- Exercise description:
Copy the material below word for word, from its first line up to and including the line containing "genus: Cathartes".

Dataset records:
START
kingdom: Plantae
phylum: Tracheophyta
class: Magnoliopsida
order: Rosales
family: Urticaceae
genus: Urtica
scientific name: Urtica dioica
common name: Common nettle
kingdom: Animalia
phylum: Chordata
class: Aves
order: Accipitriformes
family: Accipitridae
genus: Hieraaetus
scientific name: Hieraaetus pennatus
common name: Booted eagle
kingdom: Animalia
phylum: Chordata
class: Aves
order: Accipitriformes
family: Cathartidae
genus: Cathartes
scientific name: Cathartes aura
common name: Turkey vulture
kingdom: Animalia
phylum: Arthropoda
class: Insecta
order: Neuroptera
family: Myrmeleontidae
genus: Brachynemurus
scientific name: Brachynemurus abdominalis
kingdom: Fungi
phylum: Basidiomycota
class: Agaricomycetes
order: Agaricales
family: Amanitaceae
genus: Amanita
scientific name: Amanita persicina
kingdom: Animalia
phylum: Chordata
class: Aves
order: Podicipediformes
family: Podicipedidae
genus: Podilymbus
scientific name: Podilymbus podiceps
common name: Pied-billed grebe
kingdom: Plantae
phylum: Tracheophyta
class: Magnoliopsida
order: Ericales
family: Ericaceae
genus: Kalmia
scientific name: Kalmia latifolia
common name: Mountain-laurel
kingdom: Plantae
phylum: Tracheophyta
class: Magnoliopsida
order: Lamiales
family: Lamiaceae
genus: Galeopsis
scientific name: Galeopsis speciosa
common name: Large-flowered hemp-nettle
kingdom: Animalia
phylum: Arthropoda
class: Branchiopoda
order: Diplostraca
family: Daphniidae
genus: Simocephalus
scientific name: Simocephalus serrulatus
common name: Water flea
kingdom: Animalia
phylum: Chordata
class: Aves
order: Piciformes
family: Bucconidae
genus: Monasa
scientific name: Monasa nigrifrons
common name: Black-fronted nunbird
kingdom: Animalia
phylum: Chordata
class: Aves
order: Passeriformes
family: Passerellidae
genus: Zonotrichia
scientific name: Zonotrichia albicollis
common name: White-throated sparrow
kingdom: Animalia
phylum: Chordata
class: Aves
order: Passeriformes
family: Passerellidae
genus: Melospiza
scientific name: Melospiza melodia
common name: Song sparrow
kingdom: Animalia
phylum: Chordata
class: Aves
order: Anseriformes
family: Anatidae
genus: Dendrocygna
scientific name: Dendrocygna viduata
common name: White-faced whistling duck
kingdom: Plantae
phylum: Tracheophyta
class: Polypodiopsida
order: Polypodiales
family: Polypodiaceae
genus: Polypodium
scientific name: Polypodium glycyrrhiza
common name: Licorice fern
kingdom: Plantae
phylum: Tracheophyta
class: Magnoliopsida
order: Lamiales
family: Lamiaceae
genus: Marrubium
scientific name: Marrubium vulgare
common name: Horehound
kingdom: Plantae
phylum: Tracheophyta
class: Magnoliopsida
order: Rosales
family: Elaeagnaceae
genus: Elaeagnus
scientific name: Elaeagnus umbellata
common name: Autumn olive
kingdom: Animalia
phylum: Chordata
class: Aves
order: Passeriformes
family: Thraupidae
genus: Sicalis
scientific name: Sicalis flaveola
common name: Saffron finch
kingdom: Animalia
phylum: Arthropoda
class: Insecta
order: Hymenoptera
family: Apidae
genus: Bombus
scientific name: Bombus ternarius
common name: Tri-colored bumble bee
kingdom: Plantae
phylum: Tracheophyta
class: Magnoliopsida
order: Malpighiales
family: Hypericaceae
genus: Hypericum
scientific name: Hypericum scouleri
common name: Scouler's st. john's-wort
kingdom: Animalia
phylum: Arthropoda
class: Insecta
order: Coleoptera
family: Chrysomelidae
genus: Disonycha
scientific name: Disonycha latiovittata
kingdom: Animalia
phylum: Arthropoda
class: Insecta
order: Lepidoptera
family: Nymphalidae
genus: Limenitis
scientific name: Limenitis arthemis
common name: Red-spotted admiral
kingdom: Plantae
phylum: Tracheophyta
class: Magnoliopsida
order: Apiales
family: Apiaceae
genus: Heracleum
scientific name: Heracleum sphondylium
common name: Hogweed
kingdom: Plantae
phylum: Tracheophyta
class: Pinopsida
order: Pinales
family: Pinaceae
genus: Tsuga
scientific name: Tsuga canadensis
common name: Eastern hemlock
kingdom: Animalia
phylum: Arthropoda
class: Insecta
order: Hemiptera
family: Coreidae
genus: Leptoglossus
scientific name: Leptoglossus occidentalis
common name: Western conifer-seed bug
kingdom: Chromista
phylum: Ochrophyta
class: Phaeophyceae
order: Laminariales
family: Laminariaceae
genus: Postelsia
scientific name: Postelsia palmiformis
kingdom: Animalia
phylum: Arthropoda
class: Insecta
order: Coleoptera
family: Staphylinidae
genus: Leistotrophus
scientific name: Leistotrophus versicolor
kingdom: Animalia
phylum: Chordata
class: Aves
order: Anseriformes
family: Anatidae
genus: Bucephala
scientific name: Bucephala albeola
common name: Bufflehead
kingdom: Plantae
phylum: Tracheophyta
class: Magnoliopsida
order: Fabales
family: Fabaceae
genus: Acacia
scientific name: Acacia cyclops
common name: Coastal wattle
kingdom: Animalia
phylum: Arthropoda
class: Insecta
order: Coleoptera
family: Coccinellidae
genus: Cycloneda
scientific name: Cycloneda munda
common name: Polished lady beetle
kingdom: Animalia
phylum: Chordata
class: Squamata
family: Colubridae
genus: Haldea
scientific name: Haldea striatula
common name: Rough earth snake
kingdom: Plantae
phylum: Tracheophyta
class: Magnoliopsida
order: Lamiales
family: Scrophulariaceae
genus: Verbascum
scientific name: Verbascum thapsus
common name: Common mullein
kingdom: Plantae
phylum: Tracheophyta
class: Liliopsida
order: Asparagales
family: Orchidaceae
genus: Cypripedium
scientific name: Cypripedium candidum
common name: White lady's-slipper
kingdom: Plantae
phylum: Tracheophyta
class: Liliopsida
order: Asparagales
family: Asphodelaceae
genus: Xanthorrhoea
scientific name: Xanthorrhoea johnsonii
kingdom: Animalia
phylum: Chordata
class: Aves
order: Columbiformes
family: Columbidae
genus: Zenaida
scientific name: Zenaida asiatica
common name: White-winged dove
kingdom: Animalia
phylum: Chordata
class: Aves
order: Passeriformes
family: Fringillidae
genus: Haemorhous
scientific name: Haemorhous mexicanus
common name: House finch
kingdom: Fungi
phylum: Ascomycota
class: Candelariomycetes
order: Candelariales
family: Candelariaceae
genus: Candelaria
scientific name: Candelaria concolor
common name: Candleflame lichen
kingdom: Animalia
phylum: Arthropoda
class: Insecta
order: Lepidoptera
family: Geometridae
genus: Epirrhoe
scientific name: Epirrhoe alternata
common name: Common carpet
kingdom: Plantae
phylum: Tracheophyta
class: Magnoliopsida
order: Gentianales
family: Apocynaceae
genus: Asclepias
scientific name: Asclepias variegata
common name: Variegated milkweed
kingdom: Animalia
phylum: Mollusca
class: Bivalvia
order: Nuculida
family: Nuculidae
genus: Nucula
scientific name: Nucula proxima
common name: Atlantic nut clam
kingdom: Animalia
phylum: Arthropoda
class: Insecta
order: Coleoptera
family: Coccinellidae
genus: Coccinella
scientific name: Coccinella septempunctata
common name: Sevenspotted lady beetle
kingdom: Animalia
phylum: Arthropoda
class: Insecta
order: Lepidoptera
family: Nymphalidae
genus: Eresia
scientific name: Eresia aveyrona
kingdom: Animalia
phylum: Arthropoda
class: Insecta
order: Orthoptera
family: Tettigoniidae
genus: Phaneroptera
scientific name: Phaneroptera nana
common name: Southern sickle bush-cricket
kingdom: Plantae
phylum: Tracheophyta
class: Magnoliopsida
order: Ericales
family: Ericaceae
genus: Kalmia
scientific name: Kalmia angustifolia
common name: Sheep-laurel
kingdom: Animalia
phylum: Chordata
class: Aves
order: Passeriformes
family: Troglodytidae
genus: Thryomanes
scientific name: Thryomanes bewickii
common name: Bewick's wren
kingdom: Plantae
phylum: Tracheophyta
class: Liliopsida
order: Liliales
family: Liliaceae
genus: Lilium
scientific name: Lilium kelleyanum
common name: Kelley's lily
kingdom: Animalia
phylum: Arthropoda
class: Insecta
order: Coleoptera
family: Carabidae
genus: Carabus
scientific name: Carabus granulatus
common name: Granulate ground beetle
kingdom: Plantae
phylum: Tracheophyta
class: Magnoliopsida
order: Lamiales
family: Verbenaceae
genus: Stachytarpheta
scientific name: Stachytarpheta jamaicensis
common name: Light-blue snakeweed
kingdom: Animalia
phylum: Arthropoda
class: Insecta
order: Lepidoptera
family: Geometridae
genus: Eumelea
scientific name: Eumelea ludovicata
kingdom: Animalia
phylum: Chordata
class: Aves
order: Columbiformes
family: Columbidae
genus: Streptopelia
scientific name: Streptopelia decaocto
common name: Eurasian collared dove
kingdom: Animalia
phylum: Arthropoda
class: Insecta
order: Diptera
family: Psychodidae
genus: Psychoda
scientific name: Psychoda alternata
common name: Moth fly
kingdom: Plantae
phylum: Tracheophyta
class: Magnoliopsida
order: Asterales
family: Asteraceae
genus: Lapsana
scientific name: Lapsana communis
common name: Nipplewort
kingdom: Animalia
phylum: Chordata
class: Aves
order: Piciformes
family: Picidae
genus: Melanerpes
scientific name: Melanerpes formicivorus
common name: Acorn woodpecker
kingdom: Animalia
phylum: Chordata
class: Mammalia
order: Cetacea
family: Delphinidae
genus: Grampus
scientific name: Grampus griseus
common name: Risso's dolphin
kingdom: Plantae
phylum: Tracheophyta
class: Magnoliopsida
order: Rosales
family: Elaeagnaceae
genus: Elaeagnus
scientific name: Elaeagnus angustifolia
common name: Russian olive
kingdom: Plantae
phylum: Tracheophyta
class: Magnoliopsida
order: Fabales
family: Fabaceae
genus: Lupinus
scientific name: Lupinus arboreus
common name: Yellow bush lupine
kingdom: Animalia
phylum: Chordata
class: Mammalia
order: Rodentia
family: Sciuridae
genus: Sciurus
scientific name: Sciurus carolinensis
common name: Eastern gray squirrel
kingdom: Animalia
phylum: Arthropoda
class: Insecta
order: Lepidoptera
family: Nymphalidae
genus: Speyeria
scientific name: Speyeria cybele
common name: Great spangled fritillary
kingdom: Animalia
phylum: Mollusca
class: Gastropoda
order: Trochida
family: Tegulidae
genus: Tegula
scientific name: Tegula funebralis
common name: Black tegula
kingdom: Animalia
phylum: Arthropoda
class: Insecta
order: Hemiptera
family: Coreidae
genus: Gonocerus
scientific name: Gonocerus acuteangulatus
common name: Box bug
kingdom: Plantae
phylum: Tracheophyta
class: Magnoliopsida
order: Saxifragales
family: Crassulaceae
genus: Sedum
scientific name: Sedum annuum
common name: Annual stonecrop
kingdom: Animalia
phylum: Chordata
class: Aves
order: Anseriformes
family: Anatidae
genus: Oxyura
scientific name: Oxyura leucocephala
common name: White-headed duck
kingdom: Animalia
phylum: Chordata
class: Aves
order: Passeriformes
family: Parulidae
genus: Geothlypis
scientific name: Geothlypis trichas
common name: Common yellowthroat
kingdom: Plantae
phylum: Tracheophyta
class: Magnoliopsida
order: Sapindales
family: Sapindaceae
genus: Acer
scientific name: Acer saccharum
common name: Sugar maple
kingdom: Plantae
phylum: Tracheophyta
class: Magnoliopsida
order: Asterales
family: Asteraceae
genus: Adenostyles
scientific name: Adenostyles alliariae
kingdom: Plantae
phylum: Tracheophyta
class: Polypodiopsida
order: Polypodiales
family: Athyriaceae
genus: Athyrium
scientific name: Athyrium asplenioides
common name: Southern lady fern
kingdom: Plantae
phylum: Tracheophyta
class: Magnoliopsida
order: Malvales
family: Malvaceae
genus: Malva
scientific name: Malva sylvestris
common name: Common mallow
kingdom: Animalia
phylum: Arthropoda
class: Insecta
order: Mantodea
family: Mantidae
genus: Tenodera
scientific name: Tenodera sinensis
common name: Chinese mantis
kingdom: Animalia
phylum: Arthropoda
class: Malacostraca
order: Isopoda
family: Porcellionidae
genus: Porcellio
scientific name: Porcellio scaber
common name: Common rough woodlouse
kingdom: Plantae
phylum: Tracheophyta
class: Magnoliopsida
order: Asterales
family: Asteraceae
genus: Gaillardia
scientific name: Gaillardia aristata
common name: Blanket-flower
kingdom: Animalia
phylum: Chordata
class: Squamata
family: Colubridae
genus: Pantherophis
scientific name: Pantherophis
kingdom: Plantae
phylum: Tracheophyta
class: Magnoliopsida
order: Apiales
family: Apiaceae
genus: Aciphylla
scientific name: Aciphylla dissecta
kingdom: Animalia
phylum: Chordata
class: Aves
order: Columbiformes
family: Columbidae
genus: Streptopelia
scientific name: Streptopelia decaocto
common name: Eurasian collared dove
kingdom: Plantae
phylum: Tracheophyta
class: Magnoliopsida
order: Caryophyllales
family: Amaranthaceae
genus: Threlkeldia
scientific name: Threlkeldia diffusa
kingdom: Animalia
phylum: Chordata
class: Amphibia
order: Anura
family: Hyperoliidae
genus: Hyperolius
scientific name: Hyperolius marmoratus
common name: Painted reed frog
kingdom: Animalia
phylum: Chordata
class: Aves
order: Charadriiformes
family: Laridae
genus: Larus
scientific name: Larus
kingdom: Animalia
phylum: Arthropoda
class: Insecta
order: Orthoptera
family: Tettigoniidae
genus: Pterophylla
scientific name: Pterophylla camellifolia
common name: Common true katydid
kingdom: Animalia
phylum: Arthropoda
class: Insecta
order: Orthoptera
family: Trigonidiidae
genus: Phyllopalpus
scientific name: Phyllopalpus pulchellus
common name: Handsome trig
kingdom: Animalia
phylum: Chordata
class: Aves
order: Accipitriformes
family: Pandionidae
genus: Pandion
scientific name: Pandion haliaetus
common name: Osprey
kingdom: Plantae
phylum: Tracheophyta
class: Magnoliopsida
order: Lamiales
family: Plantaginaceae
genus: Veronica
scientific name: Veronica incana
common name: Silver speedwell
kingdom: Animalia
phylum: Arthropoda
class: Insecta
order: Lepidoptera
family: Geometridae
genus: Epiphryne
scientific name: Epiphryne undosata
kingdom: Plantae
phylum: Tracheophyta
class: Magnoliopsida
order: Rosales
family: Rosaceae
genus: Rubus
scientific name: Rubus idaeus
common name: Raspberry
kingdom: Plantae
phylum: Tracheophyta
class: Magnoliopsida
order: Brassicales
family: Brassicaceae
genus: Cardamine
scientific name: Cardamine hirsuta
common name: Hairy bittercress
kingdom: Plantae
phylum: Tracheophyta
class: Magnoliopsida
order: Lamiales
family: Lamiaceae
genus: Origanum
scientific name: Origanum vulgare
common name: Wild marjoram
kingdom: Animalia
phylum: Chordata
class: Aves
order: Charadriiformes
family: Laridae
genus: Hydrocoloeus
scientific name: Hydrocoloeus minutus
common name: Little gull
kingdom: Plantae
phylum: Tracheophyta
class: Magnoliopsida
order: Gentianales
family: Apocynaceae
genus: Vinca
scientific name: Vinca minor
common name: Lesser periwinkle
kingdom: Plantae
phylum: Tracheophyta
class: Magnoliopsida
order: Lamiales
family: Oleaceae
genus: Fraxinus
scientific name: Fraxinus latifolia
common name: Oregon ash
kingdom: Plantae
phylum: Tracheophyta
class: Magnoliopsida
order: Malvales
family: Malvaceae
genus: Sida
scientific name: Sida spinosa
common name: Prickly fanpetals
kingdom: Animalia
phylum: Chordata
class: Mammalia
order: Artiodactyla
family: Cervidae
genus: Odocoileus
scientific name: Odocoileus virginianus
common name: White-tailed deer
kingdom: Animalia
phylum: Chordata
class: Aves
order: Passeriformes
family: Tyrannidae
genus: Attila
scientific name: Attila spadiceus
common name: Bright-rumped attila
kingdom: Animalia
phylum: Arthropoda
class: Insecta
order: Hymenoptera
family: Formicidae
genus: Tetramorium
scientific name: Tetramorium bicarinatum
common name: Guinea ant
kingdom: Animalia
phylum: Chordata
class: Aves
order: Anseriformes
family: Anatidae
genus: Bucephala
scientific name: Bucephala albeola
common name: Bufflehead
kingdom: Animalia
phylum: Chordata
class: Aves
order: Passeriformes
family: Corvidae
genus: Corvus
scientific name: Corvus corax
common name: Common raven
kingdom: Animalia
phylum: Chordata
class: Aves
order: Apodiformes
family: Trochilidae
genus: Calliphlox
END
- Written response:
kingdom: Plantae
phylum: Tracheophyta
class: Magnoliopsida
order: Rosales
family: Urticaceae
genus: Urtica
scientific name: Urtica dioica
common name: Common nettle
kingdom: Animalia
phylum: Chordata
class: Aves
order: Accipitriformes
family: Accipitridae
genus: Hieraaetus
scientific name: Hieraaetus pennatus
common name: Booted eagle
kingdom: Animalia
phylum: Chordata
class: Aves
order: Accipitriformes
family: Cathartidae
genus: Cathartes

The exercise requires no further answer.